Given records section start

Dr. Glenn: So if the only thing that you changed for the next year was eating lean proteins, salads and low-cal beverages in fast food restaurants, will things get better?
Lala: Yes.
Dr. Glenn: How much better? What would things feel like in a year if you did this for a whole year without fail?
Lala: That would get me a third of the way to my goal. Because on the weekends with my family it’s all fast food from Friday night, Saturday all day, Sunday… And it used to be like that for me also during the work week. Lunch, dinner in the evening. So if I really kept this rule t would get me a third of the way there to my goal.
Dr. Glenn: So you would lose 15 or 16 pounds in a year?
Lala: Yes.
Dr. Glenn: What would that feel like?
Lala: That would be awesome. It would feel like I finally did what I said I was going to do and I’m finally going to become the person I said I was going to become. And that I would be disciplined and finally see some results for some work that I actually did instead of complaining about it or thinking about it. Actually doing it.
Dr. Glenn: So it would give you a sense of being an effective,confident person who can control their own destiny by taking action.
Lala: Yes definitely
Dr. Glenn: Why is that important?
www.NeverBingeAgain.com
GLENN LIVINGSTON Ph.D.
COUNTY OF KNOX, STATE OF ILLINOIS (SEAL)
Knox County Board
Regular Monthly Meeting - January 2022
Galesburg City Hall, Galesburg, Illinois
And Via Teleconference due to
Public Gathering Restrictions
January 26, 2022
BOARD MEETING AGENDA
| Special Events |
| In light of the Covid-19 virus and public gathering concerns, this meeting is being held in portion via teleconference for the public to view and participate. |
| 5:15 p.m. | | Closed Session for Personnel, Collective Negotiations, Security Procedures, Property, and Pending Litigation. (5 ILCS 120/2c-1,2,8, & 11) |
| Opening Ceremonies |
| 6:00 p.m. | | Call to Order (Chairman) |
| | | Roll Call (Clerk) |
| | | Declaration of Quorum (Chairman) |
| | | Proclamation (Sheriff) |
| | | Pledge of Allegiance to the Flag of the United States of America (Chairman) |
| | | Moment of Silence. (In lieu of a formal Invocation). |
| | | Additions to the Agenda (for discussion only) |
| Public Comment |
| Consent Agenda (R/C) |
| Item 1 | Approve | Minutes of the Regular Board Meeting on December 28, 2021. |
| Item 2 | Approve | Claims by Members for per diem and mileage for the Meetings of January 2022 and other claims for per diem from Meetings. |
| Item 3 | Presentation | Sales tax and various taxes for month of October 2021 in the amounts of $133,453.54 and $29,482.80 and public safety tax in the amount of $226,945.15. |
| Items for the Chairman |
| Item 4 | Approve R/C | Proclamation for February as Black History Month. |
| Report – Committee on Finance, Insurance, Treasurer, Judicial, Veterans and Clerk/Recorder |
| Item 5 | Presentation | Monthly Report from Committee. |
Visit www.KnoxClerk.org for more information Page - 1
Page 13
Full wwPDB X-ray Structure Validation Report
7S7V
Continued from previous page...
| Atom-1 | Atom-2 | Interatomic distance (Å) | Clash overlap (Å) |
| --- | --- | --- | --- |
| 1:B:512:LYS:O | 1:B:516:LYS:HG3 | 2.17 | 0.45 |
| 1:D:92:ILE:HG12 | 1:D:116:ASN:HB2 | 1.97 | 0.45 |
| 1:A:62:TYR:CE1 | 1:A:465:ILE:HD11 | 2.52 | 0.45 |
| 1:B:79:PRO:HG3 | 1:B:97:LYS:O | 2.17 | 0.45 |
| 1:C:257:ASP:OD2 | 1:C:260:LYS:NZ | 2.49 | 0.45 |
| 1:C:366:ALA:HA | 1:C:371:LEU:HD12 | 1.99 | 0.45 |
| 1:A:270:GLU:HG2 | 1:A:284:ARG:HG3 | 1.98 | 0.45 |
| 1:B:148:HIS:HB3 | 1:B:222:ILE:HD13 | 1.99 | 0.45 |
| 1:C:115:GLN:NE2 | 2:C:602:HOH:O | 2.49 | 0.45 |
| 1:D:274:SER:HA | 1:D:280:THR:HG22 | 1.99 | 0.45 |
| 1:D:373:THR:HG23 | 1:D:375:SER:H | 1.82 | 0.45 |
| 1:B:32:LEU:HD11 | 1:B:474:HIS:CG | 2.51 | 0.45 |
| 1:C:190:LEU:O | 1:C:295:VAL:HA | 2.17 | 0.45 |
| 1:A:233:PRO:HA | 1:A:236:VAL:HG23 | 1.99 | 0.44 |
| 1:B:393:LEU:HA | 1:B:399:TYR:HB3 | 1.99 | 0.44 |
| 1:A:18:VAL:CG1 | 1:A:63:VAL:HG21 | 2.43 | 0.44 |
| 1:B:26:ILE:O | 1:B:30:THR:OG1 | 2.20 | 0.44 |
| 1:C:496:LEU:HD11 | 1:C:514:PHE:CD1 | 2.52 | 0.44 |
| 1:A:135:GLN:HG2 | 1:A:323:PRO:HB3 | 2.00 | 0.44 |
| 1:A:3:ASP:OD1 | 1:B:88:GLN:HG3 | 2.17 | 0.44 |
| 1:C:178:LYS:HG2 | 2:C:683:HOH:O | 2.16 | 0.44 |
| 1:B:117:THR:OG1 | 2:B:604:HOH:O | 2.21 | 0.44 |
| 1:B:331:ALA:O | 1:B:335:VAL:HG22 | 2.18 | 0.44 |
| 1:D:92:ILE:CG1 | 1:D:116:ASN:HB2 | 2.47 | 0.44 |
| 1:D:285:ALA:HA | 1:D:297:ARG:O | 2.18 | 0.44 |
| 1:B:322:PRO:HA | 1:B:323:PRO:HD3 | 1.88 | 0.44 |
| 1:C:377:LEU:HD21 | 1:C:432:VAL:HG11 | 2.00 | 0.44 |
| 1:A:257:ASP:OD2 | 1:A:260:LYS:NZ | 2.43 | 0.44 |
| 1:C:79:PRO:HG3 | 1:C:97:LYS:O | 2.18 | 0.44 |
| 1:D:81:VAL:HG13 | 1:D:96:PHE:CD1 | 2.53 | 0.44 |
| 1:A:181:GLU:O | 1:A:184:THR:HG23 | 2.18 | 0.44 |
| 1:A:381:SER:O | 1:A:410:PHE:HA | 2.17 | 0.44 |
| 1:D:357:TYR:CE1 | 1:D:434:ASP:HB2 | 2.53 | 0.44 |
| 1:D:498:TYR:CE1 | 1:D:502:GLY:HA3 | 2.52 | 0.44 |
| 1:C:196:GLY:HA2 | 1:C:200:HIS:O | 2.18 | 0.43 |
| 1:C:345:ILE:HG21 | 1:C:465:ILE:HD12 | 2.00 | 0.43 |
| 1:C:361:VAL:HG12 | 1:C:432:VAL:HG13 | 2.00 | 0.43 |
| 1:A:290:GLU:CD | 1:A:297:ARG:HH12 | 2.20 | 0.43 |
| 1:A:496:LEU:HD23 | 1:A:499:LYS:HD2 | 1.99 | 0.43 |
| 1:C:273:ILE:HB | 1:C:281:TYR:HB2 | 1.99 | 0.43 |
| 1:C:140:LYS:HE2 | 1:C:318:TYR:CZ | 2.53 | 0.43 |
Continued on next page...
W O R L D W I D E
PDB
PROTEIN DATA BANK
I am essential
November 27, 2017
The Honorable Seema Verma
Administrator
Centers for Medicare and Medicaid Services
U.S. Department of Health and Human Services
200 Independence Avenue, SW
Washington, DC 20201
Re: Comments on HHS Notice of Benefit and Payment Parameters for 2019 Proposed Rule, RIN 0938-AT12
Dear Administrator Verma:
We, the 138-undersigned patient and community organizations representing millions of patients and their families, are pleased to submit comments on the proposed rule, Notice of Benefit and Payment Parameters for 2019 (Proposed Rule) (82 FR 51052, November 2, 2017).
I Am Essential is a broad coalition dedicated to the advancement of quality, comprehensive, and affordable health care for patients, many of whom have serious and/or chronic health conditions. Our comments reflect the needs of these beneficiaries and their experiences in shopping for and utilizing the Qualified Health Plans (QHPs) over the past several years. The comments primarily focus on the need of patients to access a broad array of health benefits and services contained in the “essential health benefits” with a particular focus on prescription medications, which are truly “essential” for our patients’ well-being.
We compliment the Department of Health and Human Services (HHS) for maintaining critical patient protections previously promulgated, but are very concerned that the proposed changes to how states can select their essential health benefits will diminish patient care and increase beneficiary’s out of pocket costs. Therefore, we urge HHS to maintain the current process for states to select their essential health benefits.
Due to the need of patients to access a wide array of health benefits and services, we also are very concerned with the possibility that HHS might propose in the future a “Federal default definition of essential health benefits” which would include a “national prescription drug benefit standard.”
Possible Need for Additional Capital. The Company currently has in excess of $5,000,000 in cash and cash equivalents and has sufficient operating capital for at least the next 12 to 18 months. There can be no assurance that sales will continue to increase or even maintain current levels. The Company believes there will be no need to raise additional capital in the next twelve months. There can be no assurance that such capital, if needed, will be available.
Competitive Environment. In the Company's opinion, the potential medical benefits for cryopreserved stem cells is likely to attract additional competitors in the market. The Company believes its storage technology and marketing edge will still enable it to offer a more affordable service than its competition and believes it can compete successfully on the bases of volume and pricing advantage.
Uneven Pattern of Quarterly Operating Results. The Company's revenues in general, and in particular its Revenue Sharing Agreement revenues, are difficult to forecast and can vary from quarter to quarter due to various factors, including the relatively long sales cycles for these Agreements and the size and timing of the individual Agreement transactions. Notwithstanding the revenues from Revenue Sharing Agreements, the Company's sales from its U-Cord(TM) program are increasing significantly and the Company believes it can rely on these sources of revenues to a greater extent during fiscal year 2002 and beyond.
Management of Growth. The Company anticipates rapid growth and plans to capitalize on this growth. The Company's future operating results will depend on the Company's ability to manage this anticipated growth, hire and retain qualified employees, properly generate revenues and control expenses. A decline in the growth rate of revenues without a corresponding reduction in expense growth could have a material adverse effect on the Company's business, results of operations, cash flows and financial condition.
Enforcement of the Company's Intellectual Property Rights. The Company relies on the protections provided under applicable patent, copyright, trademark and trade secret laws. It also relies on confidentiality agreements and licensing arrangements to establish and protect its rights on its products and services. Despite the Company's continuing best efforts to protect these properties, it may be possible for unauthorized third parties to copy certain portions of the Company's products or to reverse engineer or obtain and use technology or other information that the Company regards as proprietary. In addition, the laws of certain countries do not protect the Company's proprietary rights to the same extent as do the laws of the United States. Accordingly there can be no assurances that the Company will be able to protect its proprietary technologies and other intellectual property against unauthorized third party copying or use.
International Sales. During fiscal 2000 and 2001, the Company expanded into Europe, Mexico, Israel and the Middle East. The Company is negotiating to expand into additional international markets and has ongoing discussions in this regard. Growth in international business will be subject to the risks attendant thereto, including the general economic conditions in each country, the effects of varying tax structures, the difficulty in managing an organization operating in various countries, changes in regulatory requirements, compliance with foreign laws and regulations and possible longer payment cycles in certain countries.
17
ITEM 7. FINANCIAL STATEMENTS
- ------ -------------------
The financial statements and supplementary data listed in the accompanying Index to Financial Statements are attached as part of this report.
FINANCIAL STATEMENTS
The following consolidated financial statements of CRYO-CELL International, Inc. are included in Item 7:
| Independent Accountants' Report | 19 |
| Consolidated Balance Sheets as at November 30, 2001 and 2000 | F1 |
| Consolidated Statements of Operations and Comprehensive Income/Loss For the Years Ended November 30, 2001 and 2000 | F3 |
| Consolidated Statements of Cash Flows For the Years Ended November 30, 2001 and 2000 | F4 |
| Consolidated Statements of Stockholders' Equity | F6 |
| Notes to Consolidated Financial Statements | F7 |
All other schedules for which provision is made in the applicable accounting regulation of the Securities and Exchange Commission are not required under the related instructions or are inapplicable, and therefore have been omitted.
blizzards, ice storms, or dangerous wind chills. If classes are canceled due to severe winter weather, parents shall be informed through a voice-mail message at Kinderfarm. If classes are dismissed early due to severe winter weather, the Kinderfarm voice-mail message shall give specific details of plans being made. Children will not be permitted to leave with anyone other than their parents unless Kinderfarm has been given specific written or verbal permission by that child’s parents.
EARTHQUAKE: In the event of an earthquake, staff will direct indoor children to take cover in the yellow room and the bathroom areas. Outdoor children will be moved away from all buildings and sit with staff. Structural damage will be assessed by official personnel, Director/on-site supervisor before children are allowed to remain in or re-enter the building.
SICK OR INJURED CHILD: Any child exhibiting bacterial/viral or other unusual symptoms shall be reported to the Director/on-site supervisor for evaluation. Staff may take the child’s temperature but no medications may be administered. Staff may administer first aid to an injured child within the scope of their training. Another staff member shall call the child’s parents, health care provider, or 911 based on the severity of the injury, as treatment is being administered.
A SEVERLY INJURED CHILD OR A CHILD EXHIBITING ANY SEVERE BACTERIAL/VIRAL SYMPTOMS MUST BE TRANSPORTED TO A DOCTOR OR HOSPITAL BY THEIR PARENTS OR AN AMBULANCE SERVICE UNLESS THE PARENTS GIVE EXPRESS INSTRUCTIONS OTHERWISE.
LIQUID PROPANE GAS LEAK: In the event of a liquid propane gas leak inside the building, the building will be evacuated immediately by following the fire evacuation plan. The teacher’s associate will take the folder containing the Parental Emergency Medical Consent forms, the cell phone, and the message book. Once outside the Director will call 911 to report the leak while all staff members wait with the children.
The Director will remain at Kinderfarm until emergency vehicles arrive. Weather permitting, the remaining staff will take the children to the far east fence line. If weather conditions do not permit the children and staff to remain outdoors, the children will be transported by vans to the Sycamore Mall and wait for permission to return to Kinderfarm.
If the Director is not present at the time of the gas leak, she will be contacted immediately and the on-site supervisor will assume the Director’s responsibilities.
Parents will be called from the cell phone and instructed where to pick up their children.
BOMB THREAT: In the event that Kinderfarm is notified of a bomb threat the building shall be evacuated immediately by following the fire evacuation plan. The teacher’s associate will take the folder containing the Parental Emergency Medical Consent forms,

Given records section end

▶ **How to complete this task**
Pull out all lines from the entries above that include the word "made".

▶ **Written response**
All other schedules for which provision is made in the applicable accounting regulation of the Securities and Exchange Commission are not required under the related instructions or are inapplicable, and therefore have been omitted.
blizzards, ice storms, or dangerous wind chills. If classes are canceled due to severe winter weather, parents shall be informed through a voice-mail message at Kinderfarm. If classes are dismissed early due to severe winter weather, the Kinderfarm voice-mail message shall give specific details of plans being made. Children will not be permitted to leave with anyone other than their parents unless Kinderfarm has been given specific written or verbal permission by that child’s parents.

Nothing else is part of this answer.